Document excerpt:
The Chern character (\ref{SEChern}) may then be used to construct generalized
Chern-Simons forms via the generating function
\beq
\xi(\hil,\dirac)=\int\limits_0^1dt~\Tr^+\left(\Lambda+\SlashA\right)\,
\exp\frac1{2\pi i}\,\SE(t)^2 \ .
\label{xihildirac}\eeq
The relevant part of (\ref{xihildirac}) insofar as the chiral gauge anomaly is
concerned is the degree 1 component in the BRST ghost field $\Lambda$. To find
it, we use the Duhamel expansion
\beq
\e^{A+B}=\e^A+\sum_{n\geq1}~\int\limits_{\triangle_n}dt_0~\e^{t_0A}\,
\prod_{a=1}^ndt_a~B~\e^{t_aA} \ ,
\label{Duhamel}\eeq
where
\beq
\triangle_n=\left\{\left.(t_0,t_1,\dots,t_n)\in\real^{n+1}~\right
|~t_a\geq0 \ , ~ \mbox{$\sum_a$}\,t_a=1\right\}
\label{simplex}\eeq
is the standard $n$-simplex in $\real^{n+1}$. We set $A=\frac1{2\pi
i}\,(\SlashN^{\rm s}+t\SlashA)^2$ and $B=\frac{t^2-t}{2\pi
i}\,(\omega^2+[\omega,\SlashA])$ in (\ref{Duhamel}). By using (\ref{SEtcurv}),
we then find that the term in (\ref{xihildirac}) which is linear in the BRST
ghost field comes solely from the leading and $n=1$ terms in the expansion
(\ref{Duhamel}). In this way we arrive at the total Chern-Simons form
\bea
&&\xi^{(1)}(\hil,\dirac)=\int\limits_0^1dt~\Tr^+\left[\Lambda\,\exp
\frac1{2\pi i}\,\left(\SlashN^{\rm s}+t\SlashA\right)^2\right.\nn\\&&~~+\left.

Exercise instructions:
a. Answer these questions about the Chern-Simons passage above:
(i) Which component of the generating function matters for the chiral gauge anomaly?
(ii) What is the set defined in the equation labeled "simplex"?
(iii) Which terms of the Duhamel expansion give the part linear in the BRST ghost field?
b. Could you write the next part of the Chern-Simons passage, picking up right where it stops?

Records shown:
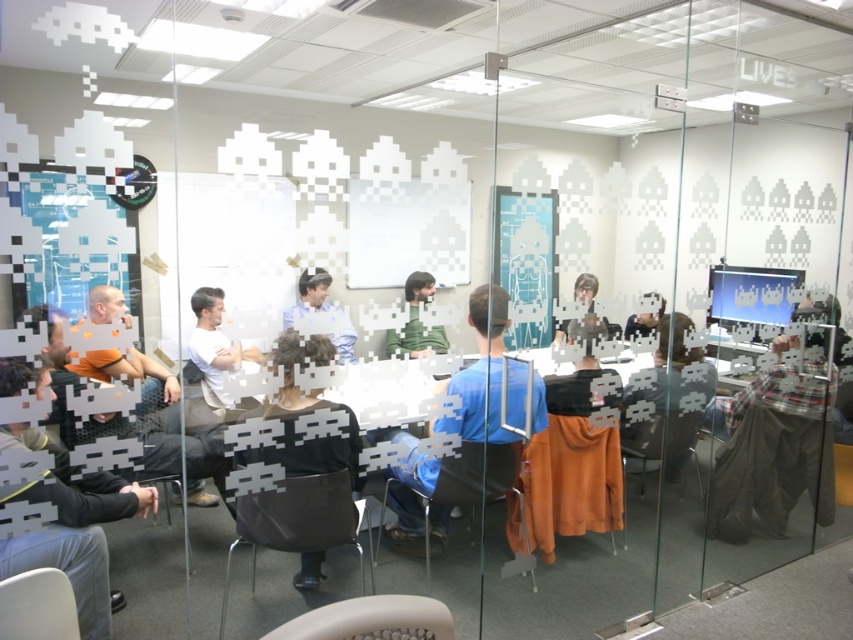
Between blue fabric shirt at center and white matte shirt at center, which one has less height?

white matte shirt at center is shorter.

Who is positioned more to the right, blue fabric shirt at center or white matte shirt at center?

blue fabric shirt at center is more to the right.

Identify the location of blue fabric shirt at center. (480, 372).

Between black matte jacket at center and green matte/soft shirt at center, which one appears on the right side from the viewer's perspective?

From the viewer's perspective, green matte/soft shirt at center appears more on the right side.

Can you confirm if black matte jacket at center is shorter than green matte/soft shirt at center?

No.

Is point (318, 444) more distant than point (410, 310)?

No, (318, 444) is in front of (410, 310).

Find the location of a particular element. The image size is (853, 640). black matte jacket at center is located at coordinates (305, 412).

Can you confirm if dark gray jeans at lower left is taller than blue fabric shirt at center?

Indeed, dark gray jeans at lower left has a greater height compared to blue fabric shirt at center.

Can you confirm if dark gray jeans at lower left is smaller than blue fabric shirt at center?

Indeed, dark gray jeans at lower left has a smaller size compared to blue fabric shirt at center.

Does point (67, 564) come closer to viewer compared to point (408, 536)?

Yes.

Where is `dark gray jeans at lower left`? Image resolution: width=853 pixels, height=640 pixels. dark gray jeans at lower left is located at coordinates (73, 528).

---

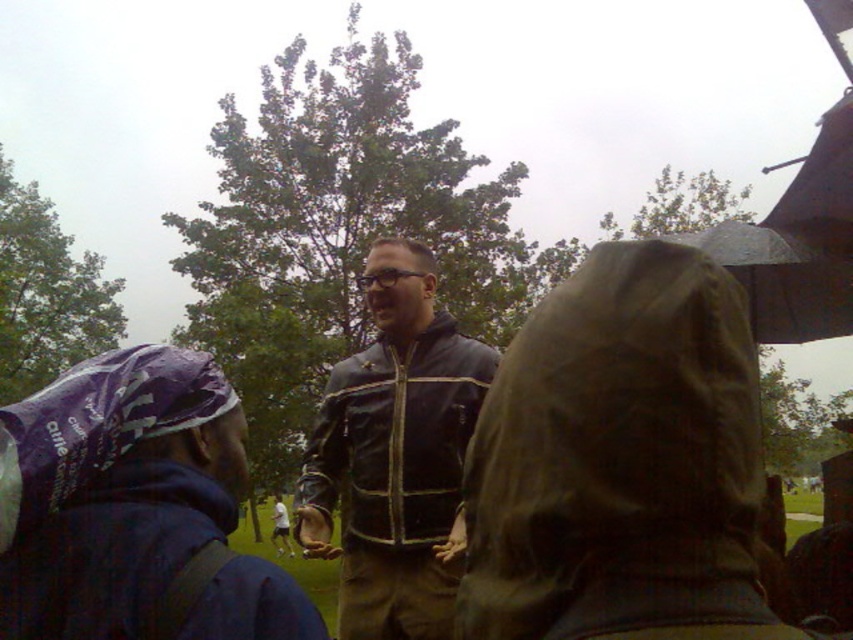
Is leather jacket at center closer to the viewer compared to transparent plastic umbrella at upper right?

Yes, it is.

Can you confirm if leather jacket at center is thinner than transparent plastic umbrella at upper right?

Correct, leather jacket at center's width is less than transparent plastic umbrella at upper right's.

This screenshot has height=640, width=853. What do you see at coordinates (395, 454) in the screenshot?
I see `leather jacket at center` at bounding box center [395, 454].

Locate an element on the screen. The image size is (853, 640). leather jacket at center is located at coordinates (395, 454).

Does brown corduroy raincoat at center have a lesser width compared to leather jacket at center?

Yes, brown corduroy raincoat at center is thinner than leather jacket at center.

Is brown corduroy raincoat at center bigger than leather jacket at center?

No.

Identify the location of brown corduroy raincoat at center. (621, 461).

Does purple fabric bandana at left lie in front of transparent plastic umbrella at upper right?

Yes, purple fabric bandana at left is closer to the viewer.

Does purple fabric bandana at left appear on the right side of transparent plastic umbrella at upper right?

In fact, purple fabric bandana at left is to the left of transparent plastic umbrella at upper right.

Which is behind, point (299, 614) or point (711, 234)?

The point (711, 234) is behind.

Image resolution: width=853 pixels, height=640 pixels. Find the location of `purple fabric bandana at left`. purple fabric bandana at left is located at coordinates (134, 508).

Outputs:
a.
(i) The degree 1 component in the BRST ghost field $\Lambda$.
(ii) The standard $n$-simplex in $\real^{n+1}$.
(iii) The leading term and the $n=1$ term.

b.
\frac{t^2-t}{2\pi i}\,\SlashA\,\int\limits_0^1dt'~\left(\exp
\frac{t'}{2\pi i}\,\left(\SlashN^{\rm s}+t\SlashA\right)^2\right)\,\left[
\Lambda,\SlashA\right]\,\left(\exp\frac{t'-1}{2\pi i}\,
\left(\SlashN^{\rm s}+t\SlashA\right)^2\right)\right] \ . \nn\\&&
\label{xi1hildirac}\eea
Note that when $\alg=R_\nabla=0$, (\ref{xi1hildirac}) coincides with the Cartan
form $\Tr^+\,\Lambda$. In the general case, the form $\xi^{(1)}(\hil,\dirac)$
is a deformation of the Cartan cocycle which has the same group cohomology
class. While this provides a nice characterization of the topological anomaly,
the important aspect is that the inhomogeneous form (\ref{xihildirac}), which
essentially determines the form $\cal Y$ to which the Ramond-Ramond potentials
couple, involves a continuous deformation to the index bundle generated by the
Dirac operator $\dirac$, and is thereby naturally related to K-homology, as we
now explain.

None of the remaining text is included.